▶ ACTIVITY
Transcribe every record as it stands and set the images aside.

*** Opening EXTRACTED DATA ***

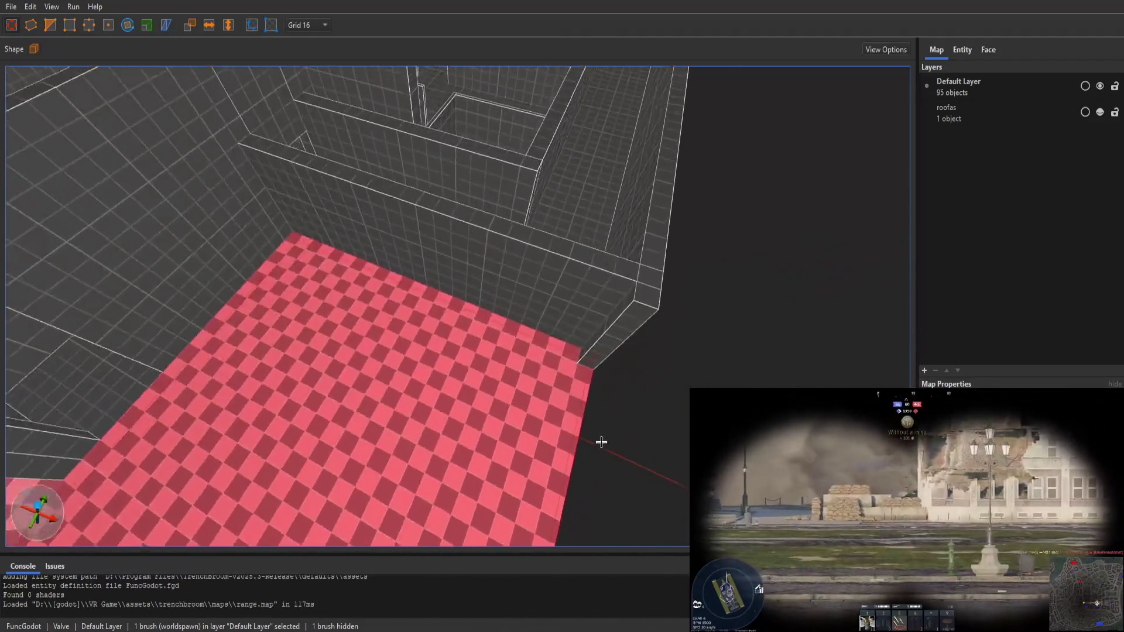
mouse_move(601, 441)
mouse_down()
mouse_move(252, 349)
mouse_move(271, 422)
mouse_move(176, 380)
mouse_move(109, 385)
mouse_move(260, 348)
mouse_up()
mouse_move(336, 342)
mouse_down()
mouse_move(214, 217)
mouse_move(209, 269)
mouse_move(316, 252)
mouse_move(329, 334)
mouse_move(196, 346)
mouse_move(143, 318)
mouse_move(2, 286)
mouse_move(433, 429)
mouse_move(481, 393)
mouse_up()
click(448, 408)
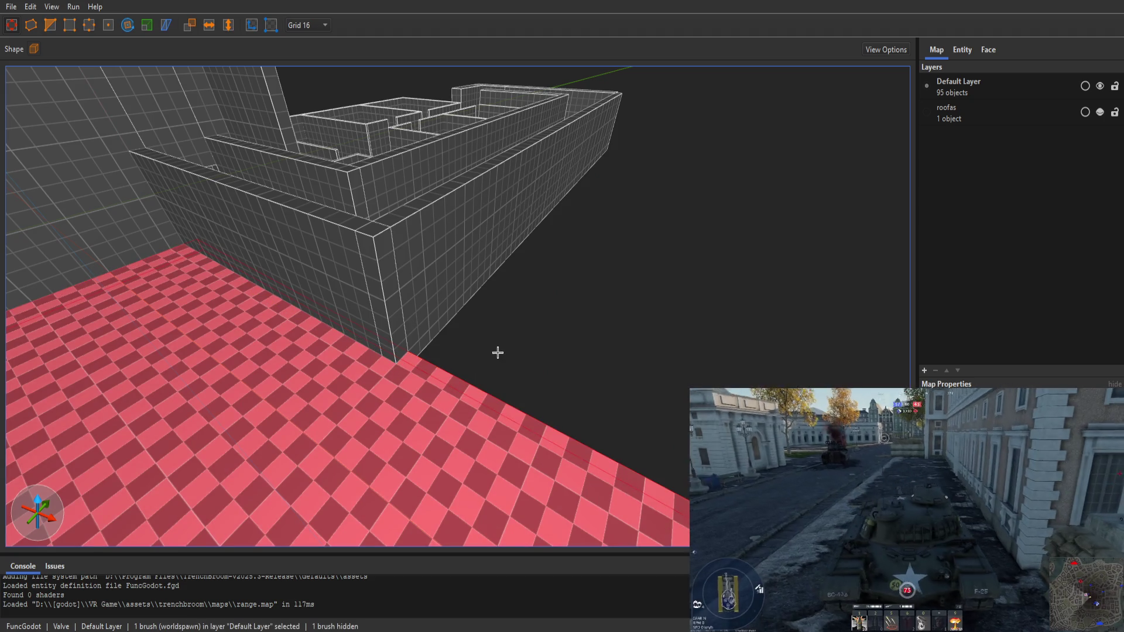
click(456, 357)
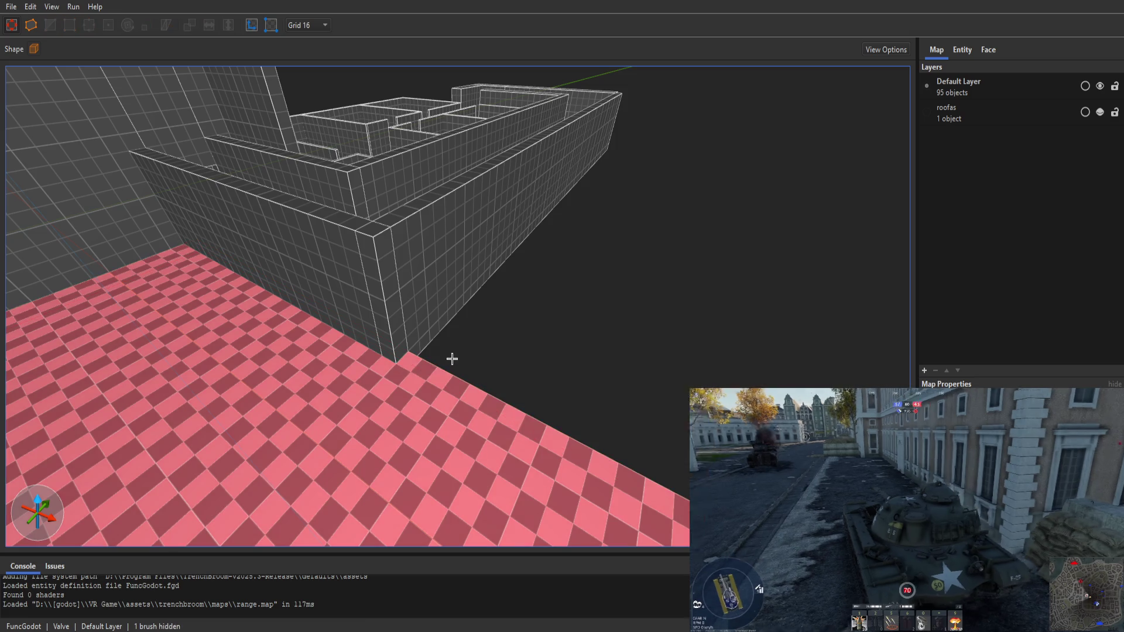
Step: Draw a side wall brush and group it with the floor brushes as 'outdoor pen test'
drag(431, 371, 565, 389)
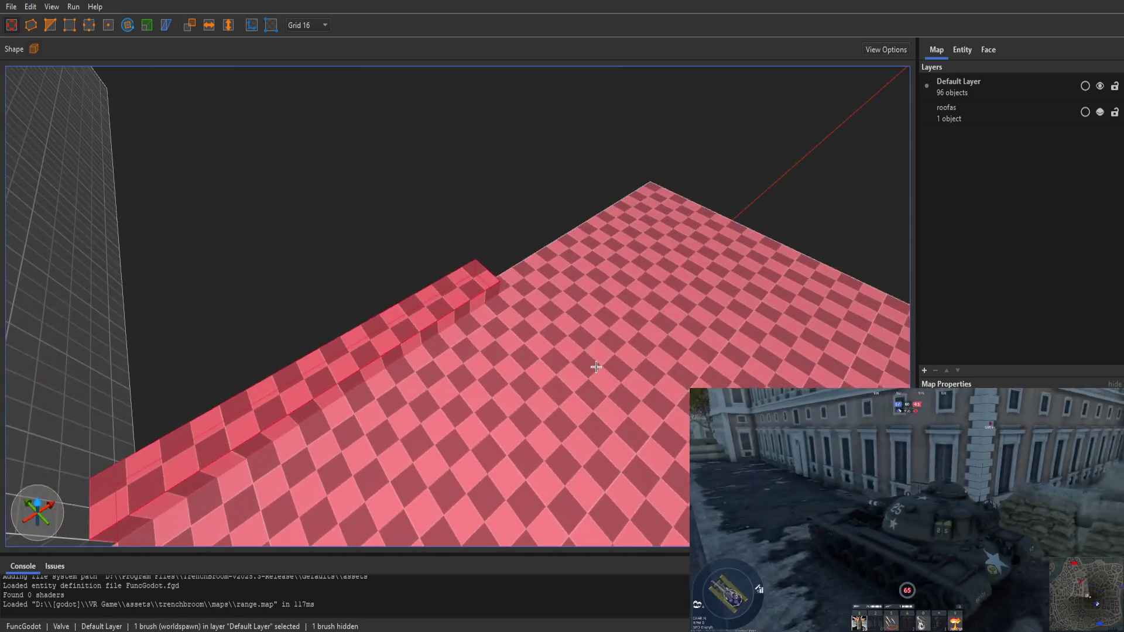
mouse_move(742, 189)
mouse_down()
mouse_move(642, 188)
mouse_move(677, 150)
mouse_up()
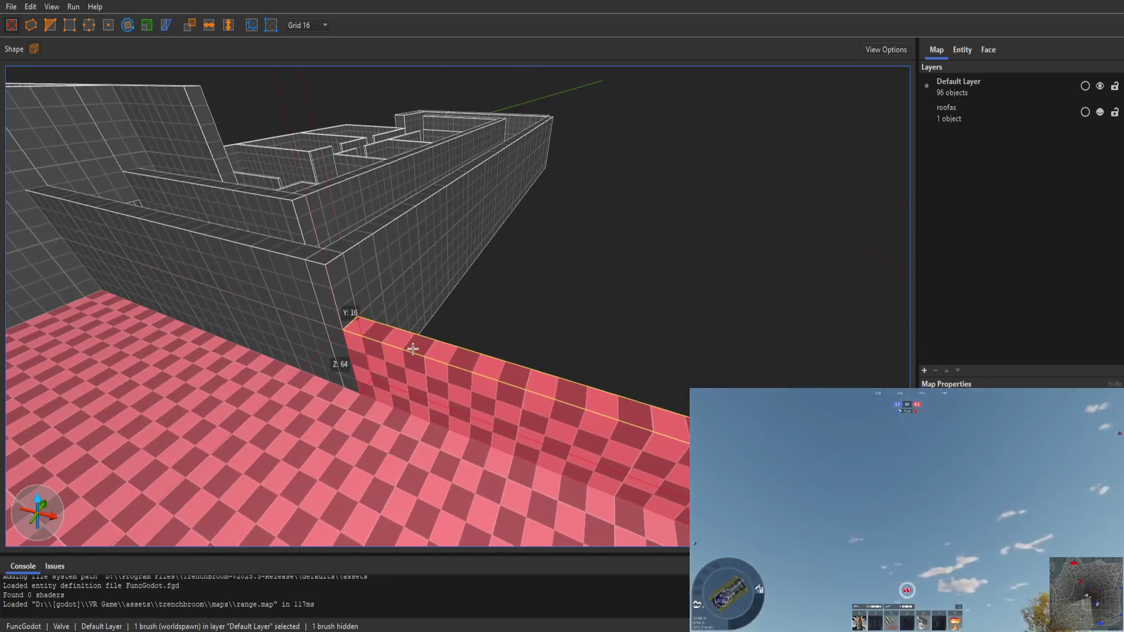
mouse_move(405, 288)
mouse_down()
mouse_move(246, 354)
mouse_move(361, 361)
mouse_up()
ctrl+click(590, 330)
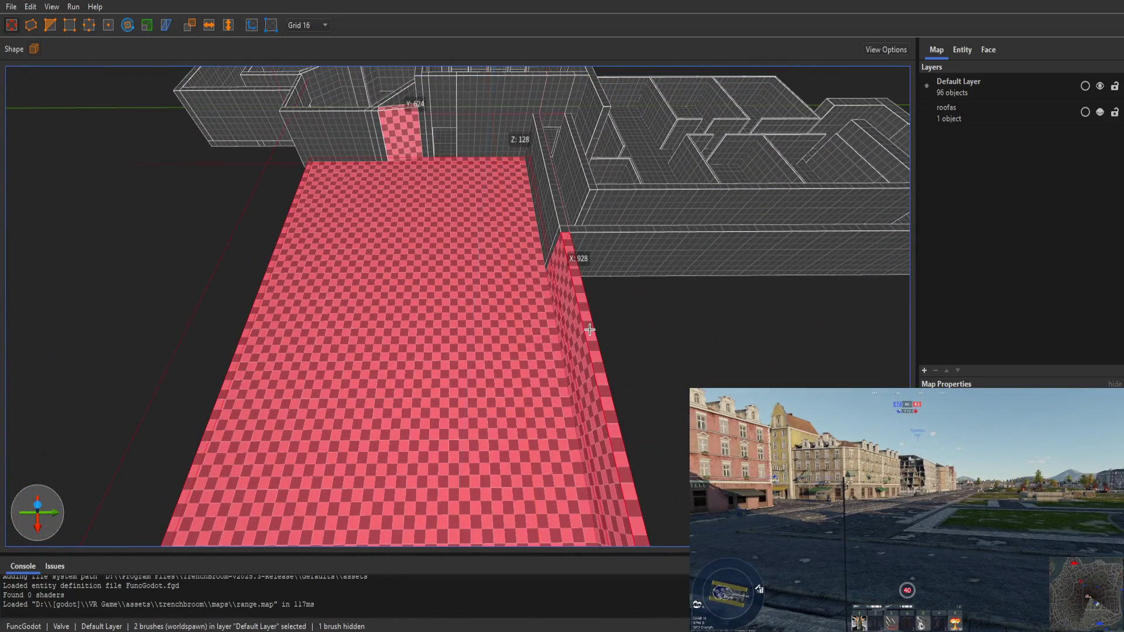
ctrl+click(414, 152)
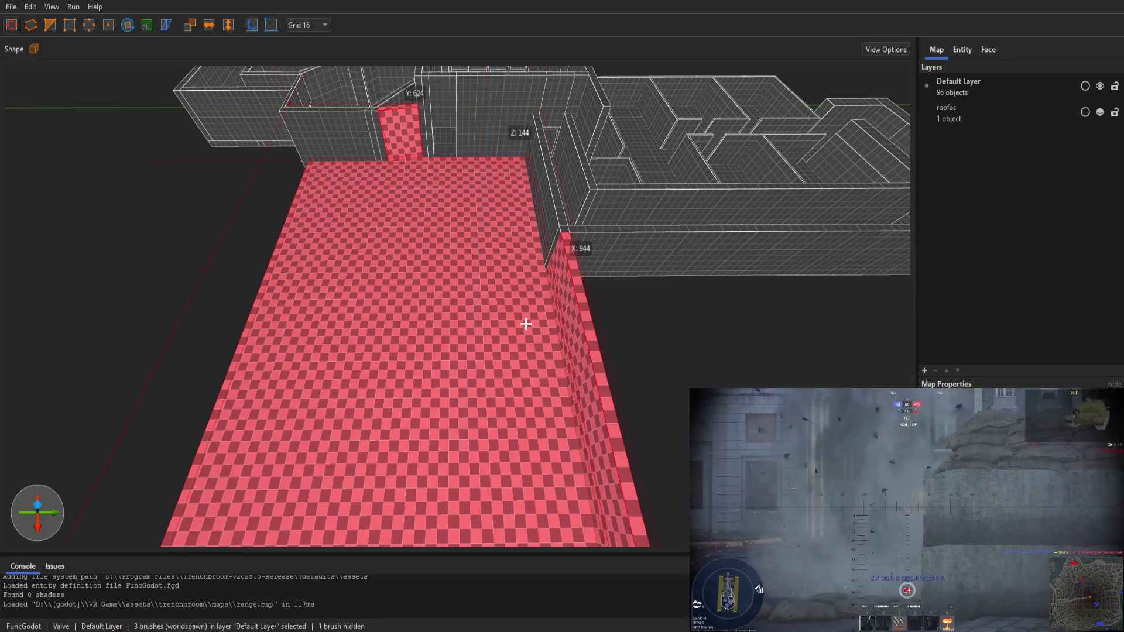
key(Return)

*** Closing EXTRACTED DATA ***

▶ RESPONSE TO THIS EXERCISE
mouse_move(601, 441)
mouse_down()
mouse_move(252, 349)
mouse_move(271, 422)
mouse_move(176, 380)
mouse_move(109, 385)
mouse_move(260, 348)
mouse_up()
mouse_move(336, 342)
mouse_down()
mouse_move(214, 217)
mouse_move(209, 269)
mouse_move(316, 252)
mouse_move(329, 334)
mouse_move(196, 346)
mouse_move(143, 318)
mouse_move(2, 286)
mouse_move(433, 429)
mouse_move(481, 393)
mouse_up()
click(448, 408)
click(456, 357)
Step: Draw a side wall brush and group it with the floor brushes as 'outdoor pen test'
drag(431, 371, 565, 389)
mouse_move(742, 189)
mouse_down()
mouse_move(642, 188)
mouse_move(677, 150)
mouse_up()
mouse_move(405, 288)
mouse_down()
mouse_move(246, 354)
mouse_move(361, 361)
mouse_up()
ctrl+click(590, 330)
ctrl+click(414, 152)
key(Return)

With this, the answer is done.